Voices of Canada's working poor growing louder

By 
  • October 23, 2017
OTTAWA – The working poor continue to make up an overwhelming majority in Canada’s poverty statistics, a fact that has helped make the fifth annual Chew on This! campaign the largest ever.


On Oct. 17 — the International Day for the Eradication of Poverty — 80 groups in more than 30 communities across Canada called for a national, anti-poverty strategy to deal with the estimated 850,000 people who visit a food bank each month and the 4.8 million Canadians who live below the poverty line.

Chew on This!, organized by the Dignity for All Campaign, is a joint venture of Citizens for Public Justice (CPJ) and Canada Without Poverty. It calls for a comprehensive plan based on human rights that will be fully funded in the next federal budget.

“Canada needs to develop at all levels a plan to address poverty,” said CPJ executive director Joe Gunn. The campaign included handing out 22,000 lunch bags across the country containing a snack such as an apple, a magnet and a postcard saying “We Need a Plan to end poverty, food insecurity, and homelessness in Canada.”

Gunn and a team from CPJ were on Parliament Hill handing out lunch bags and encouraging passers-by to mail the postcard to Minister of Families, Children and Social Development Jean-Yves Duclos.

The event coincided with the CPJ’s annual October report of Canada’s poverty levels in “Poverty Trends 2017.”

The latest Statistics Canada figures from 2015 show one in seven Canadians, or 4.8 million people, live in poverty.

“It allows people to have a snapshot in mind of what poverty looks like when handing out a postcard or an apple,” Gunn said.

Most people in Canada think of poverty in terms of the “urban poor man sleeping homeless on the streets,” Gunn said. “The report points out most poor people are actually working,” but at “precarious jobs,” with few hours, no benefits and no protections.
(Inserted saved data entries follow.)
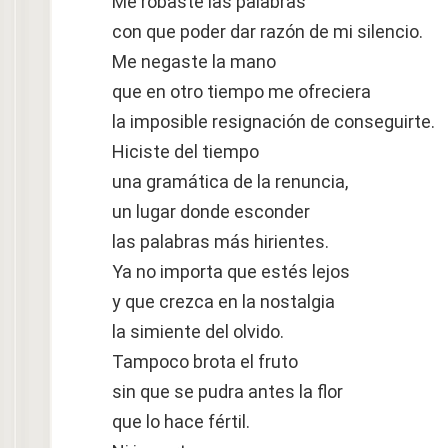
Me robaste las palabras
con que poder dar razón de mi silencio.
Me negaste la mano
que en otro tiempo me ofreciera
la imposible resignación de conseguirte.
Hiciste del tiempo
una gramática de la renuncia,
un lugar donde esconder
las palabras más hirientes.
Ya no importa que estés lejos
y que crezca en la nostalgia
la simiente del olvido.
Tampoco brota el fruto
sin que se pudra antes la flor
que lo hace fértil.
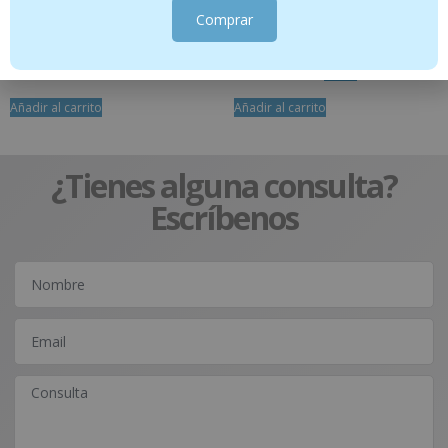
75 ml
global – (Nuevas Oleocaps 9 )30
Comprar
cápsulas
11.95
€
14.95
€
13.95
€
Añadir al carrito
Añadir al carrito
¿Tienes alguna consulta?
Escríbenos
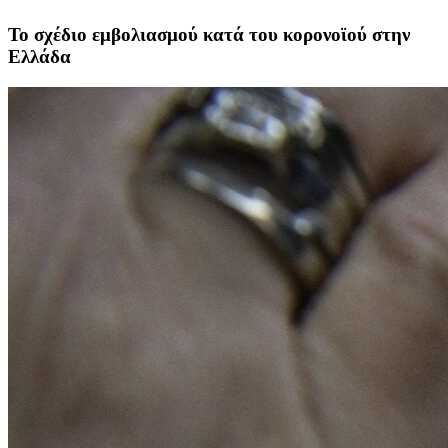
Το σχέδιο εμβολιασμού κατά του κορονοϊού στην
Ελλάδα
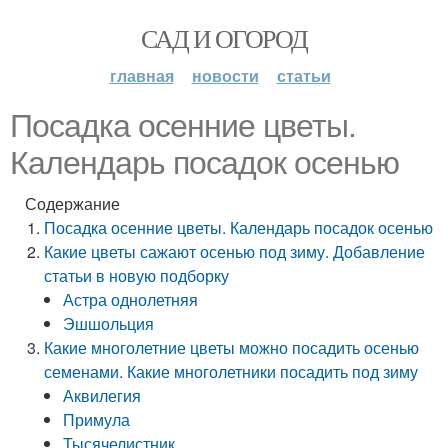
САД И ОГОРОД
главная
новости
статьи
Посадка осенние цветы.
Календарь посадок осенью
Содержание
Посадка осенние цветы. Календарь посадок осенью
Какие цветы сажают осенью под зиму. Добавление
статьи в новую подборку
Астра однолетняя
Эшшольция
Какие многолетние цветы можно посадить осенью
семенами. Какие многолетники посадить под зиму
Аквилегия
Примула
Тысячелистник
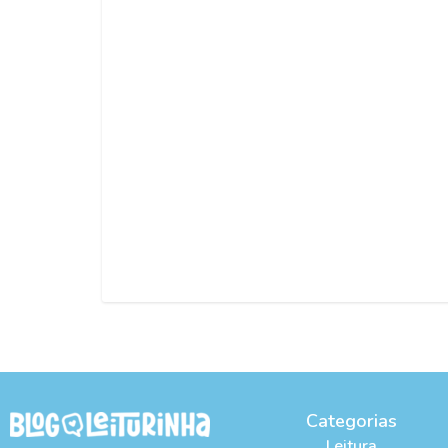
Categorias
Leitura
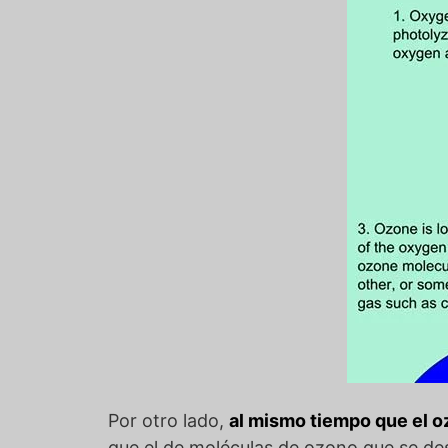
Por otro lado,
al mismo tiempo que el o
que el de moléculas de ozono que se des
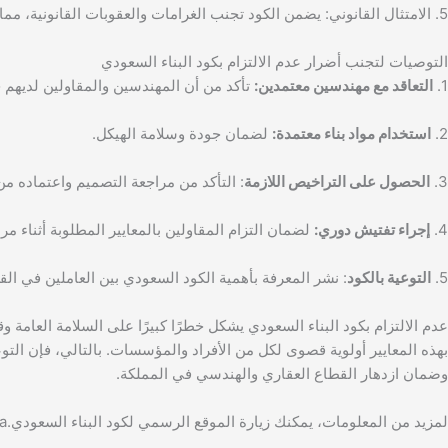
5. الامتثال القانوني: يضمن الكود تجنب الغرامات والعقوبات القانونية، مما يحقق الطمأنينة للمالكين والمقاولين.
التوصيات لتجنب أضرار عدم الالتزام بكود البناء السعودي
1.
التعاقد مع مهندسين معتمدين:
تأكد من أن المهندسين والمقاولين لديهم خ
2.
استخدام مواد بناء معتمدة:
لضمان جودة وسلامة الهيكل.
3.
الحصول على التراخيص اللازمة
: التأكد من مراجعة التصميم واعتماده من
4.
إجراء تفتيش دوري:
لضمان التزام المقاولين بالمعايير المطلوبة أثناء مرا
5.
التوعية بالكود
: نشر المعرفة بأهمية الكود السعودي بين العاملين في ال
عدم الالتزام بكود البناء السعودي يشكل خطرًا كبيرًا على السلامة العامة 
بهذه المعايير أولوية قصوى لكل من الأفراد والمؤسسات. بالتالي، فإن ال
وضمان ازدهار القطاع العقاري والهندسي في المملكة.
لمزيد من المعلومات، يمكنك زيارة الموقع الرسمي لكود البناء السعودي.https://sbc.gov.sa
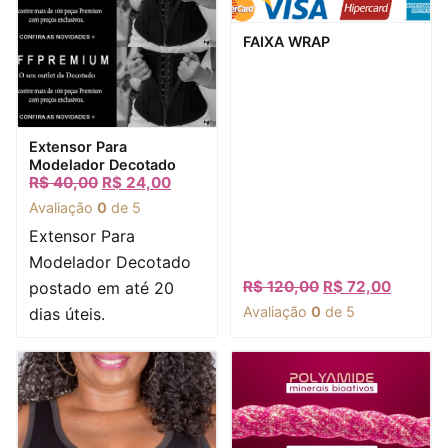
Visualização rápida
FAIXA WRAP
Visualização rápida
Extensor Para
Modelador Decotado
R$
40,00
R$
24,00
Avaliação
0
de 5
Extensor Para
Modelador Decotado
R$
120,00
R$
72,00
postado em até 20
Avaliação
0
de 5
dias úteis.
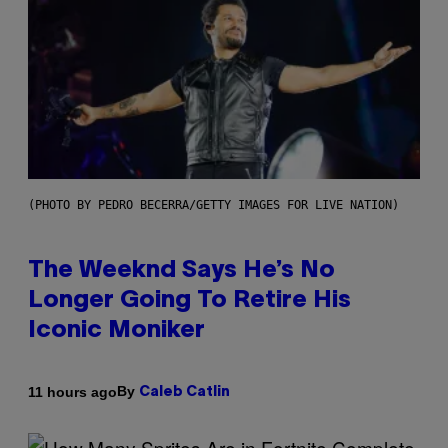
(PHOTO BY PEDRO BECERRA/GETTY IMAGES FOR LIVE NATION)
The Weeknd Says He’s No
Longer Going To Retire His
Iconic Moniker
By
11 hours ago
Caleb Catlin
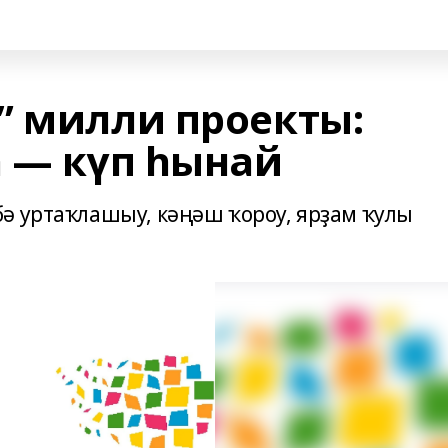
” милли проекты:
а — күп һынай
ә уртаҡлашыу, кәңәш ҡороу, ярҙам ҡулы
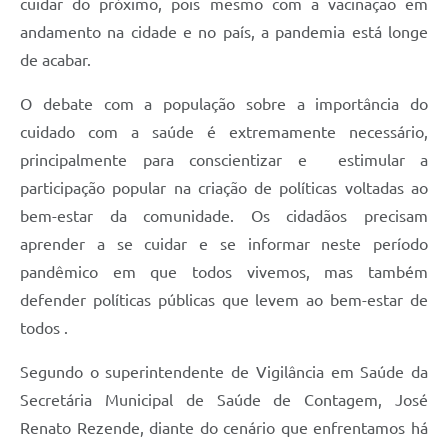
cuidar do próximo, pois mesmo com a vacinação em
andamento na cidade e no país, a pandemia está longe
de acabar.
O debate com a população sobre a importância do
cuidado com a saúde é extremamente necessário,
principalmente para conscientizar e estimular a
participação popular na criação de políticas voltadas ao
bem-estar da comunidade. Os cidadãos precisam
aprender a se cuidar e se informar neste período
pandêmico em que todos vivemos, mas também
defender políticas públicas que levem ao bem-estar de
todos .
Segundo o superintendente de Vigilância em Saúde da
Secretária Municipal de Saúde de Contagem, José
Renato Rezende, diante do cenário que enfrentamos há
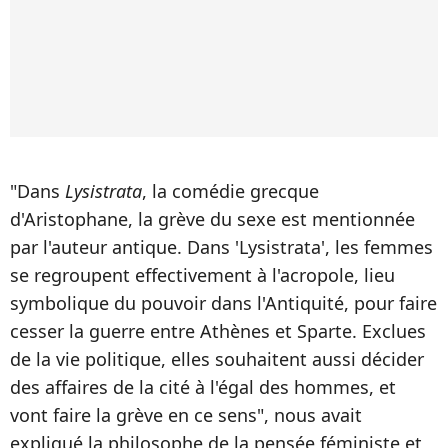
"Dans
Lysistrata
, la comédie grecque
d'Aristophane, la grève du sexe est mentionnée
par l'auteur antique. Dans 'Lysistrata', les femmes
se regroupent effectivement à l'acropole, lieu
symbolique du pouvoir dans l'Antiquité, pour faire
cesser la guerre entre Athènes et Sparte. Exclues
de la vie politique, elles souhaitent aussi décider
des affaires de la cité à l'égal des hommes, et
vont faire la grève en ce sens", nous avait
expliqué la philosophe de la pensée féministe et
“Certainly anyone working full-time in all provinces of Canada but one on minimum wage would be counted as living in poverty,” Gunn said.

The CPJ report showed 70 per cent of those living in poverty are working poor.  “Youth 15-24 and women are over-represented in precarious work, along with racialized people, Indigenous people, immigrants, people with disabilities, and older, working-age adults,” the report says.
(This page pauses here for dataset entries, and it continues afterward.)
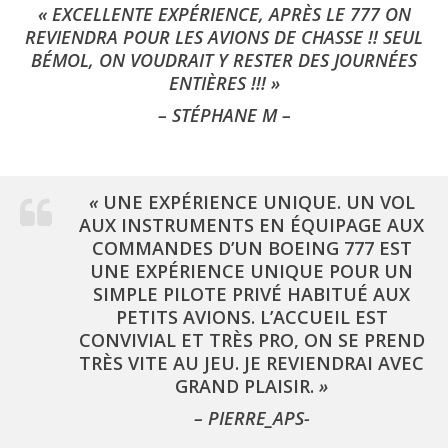
« EXCELLENTE EXPÉRIENCE, APRÈS LE 777 ON
REVIENDRA POUR LES AVIONS DE CHASSE !! SEUL
BÉMOL, ON VOUDRAIT Y RESTER DES JOURNÉES
ENTIÈRES !!! »
– STÉPHANE M –
«
UNE EXPÉRIENCE UNIQUE. UN VOL
AUX INSTRUMENTS EN ÉQUIPAGE AUX
COMMANDES D’UN BOEING 777 EST
UNE EXPÉRIENCE UNIQUE POUR UN
SIMPLE PILOTE PRIVÉ HABITUÉ AUX
PETITS AVIONS. L’ACCUEIL EST
CONVIVIAL ET TRÈS PRO, ON SE PREND
TRÈS VITE AU JEU. JE REVIENDRAI AVEC
GRAND PLAISIR.
»
– PIERRE_APS-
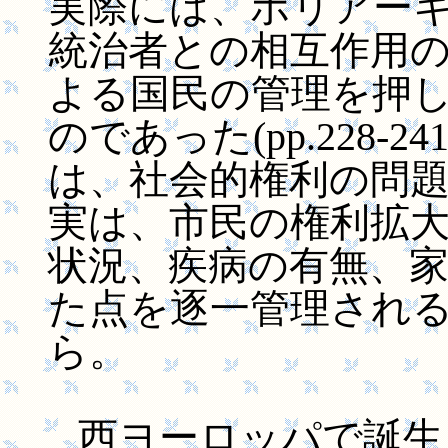
実際には、ポリアー
統治者との相互作用
よる国民の管理を押
のであった(pp.228-
は、社会的権利の問
実は、市民の権利拡
状況、疾病の有無、
た点を逐一管理され
ら。
西ヨーロッパで誕生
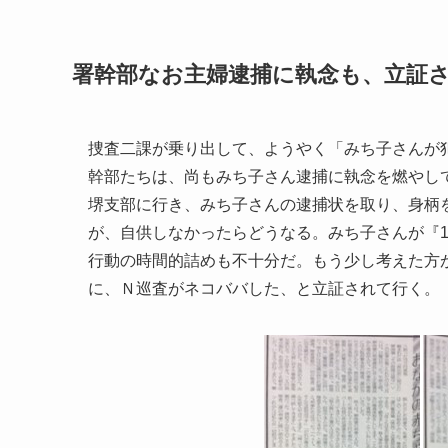
署幹部なお主婦逮捕に執念も、立証
捜査二課が乗り出して、ようやく「みち子さんが
幹部たちは、尚もみち子さん逮捕に執念を燃やし
堺支部に行き、みち子さんの逮捕状を取り、身柄
が、自供しなかったらどうなる。みち子さんが『
行動の時間的詰めも不十分だ。もう少し考えた方
に、Ｎ巡査がネコババした、と立証されて行く。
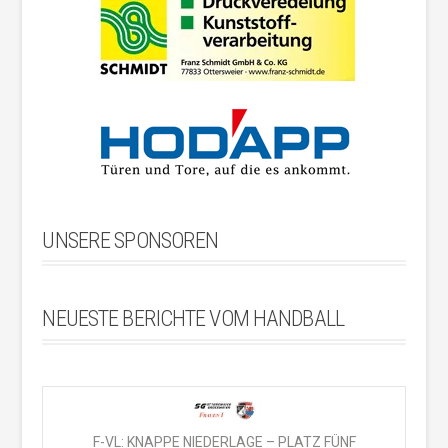
UNSERE SPONSOREN
NEUESTE BERICHTE VOM HANDBALL
F-VL: KNAPPE NIEDERLAGE – PLATZ FÜNF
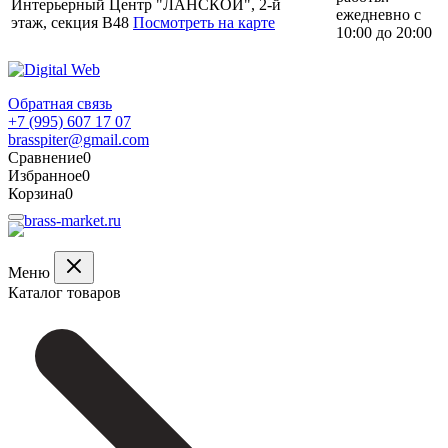
Интерьерный Центр "ЛАНСКОЙ", 2-й
ежедневно с
этаж, секция В48
Посмотреть на карте
10:00 до 20:00
Обратная связь
+7 (995) 607 17 07
brasspiter@gmail.com
Сравнение
0
Избранное
0
Корзина
0
Меню
Каталог товаров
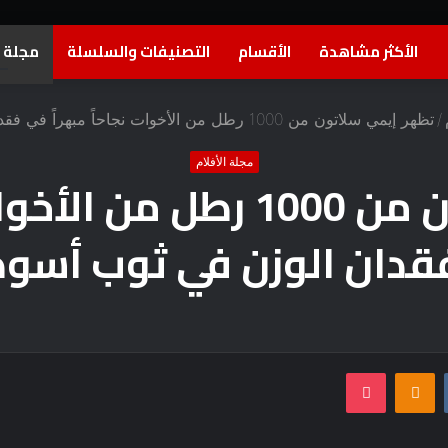
الأكثر مشاهدة
الأقسام
التصنيفات والسلسلة
مجلة ا
/
تظهر إيمي سلاتون من 1000 رطل من الأخوات نجاحاً مبهراً في فقدان الوزن في ثوب أسود
مجلة الأفلام
تظهر إيمي سلاتون من 1000 ر
قدان الوزن في ثوب أسود
بوكيت
Odnoklassniki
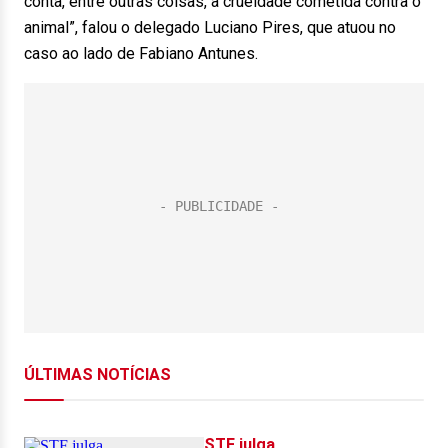
conta, entre outras coisas, a crueldade cometida contra o
animal”, falou o delegado Luciano Pires, que atuou no
caso ao lado de Fabiano Antunes.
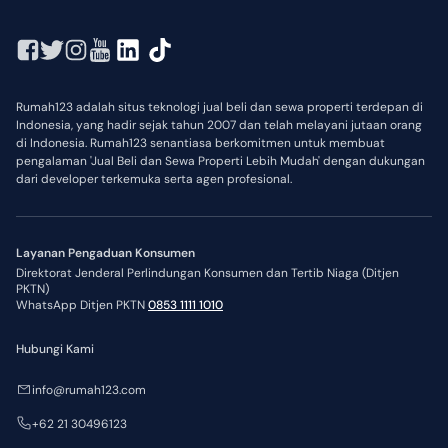
Rumah123 adalah situs teknologi jual beli dan sewa properti terdepan di
Indonesia, yang hadir sejak tahun 2007 dan telah melayani jutaan orang
di Indonesia. Rumah123 senantiasa berkomitmen untuk membuat
pengalaman 'Jual Beli dan Sewa Properti Lebih Mudah' dengan dukungan
dari developer terkemuka serta agen profesional.
Layanan Pengaduan Konsumen
Direktorat Jenderal Perlindungan Konsumen dan Tertib Niaga (Ditjen
PKTN)
WhatsApp Ditjen PKTN
0853 1111 1010
Hubungi Kami
info@rumah123.com
+62 21 30496123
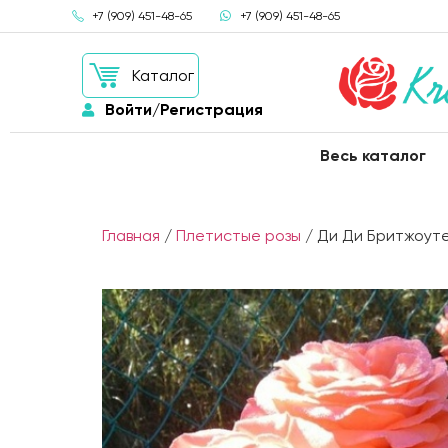
+7 (909) 451-48-65
+7 (909) 451-48-65
Каталог
Войти/Регистрация
Весь каталог
Главная
/
Плетистые розы
/ Ди Ди Бритжоуте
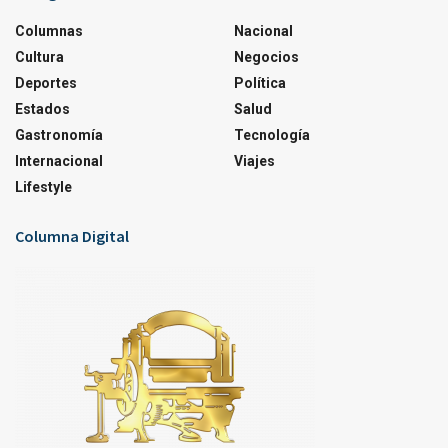
Columnas
Nacional
Cultura
Negocios
Deportes
Política
Estados
Salud
Gastronomía
Tecnología
Internacional
Viajes
Lifestyle
Columna Digital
The report noted the desperate need for safe water and housing in some Indigenous communities, as well as the high rates of food insecurity, especially in the North. In Nunavut, 46.8 per cent of the predominantly Inuit population experiences food insecurity, it said.

Twenty-three per cent of people with disabilities aged 25-64 live in poverty, the report showed. Refugees and refugee claimants are also vulnerable to poverty once sponsorship and government supports end.
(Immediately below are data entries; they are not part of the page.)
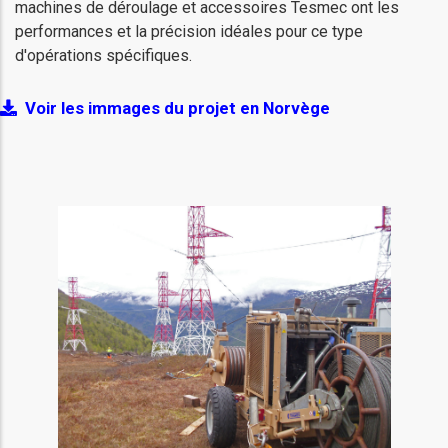
machines de déroulage et accessoires Tesmec ont les
performances et la précision idéales pour ce type
d'opérations spécifiques.
Voir les immages du projet en Norvège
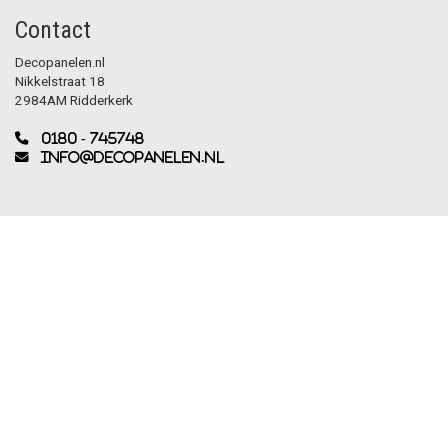
Contact
Decopanelen.nl
Nikkelstraat 18
2984AM Ridderkerk
0180 - 745748
info@decopanelen.nl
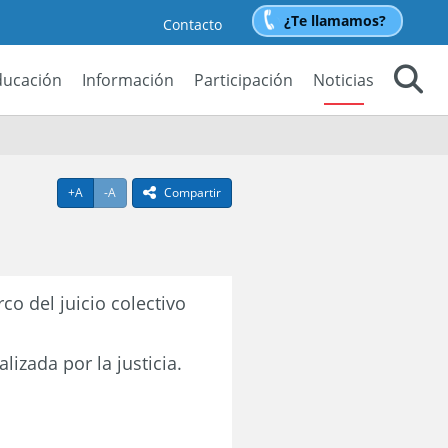
¿Te llamamos?
Contacto
ducación
Información
Participación
Noticias
Buscar
Agrandar texto
Achicar texto
+A
-A
Compartir
icono compartir
co del juicio colectivo
lizada por la justicia.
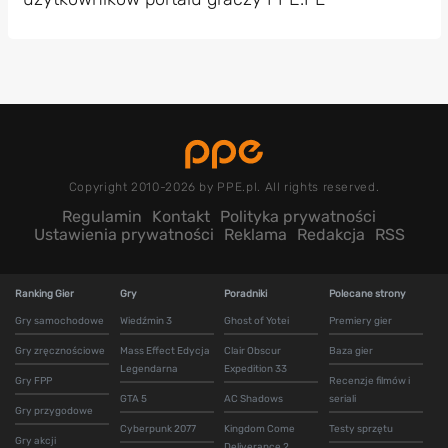
Copyright 2010-2026 by PPE.pl. All rights reserved.
Regulamin
Kontakt
Polityka prywatności
Ustawienia prywatności
Reklama
Redakcja
RSS
Ranking Gier
Gry
Poradniki
Polecane strony
Gry samochodowe
Wiedźmin 3
Ghost of Yotei
Premiery gier
Gry zręcznościowe
Mass Effect Edycja
Clair Obscur
Baza gier
Legendarna
Expedition 33
Gry FPP
Recenzje filmów i
GTA 5
AC Shadows
seriali
Gry przygodowe
Cyberpunk 2077
Kingdom Come
Testy sprzętu
Gry akcji
Deliverance 2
“Chew On This! provides an opportunity to reflect on poverty issues in Kingston and across Canada,” said Tara Kainer of the Sisters of Providence of St. Vincent de Paul’s Justice, Peace and Integrity of Creation Office in a release.  The Sisters of Providence in Kingston, Ont., joined groups from Vancouver to Yellowknife to St. John’s in the campaign to “raise awareness about poverty’s impact on health, income and food insecurity, precarious jobs and unemployment, as well as the lack of affordable housing and the need for quality early childhood care and education,” Rainer said.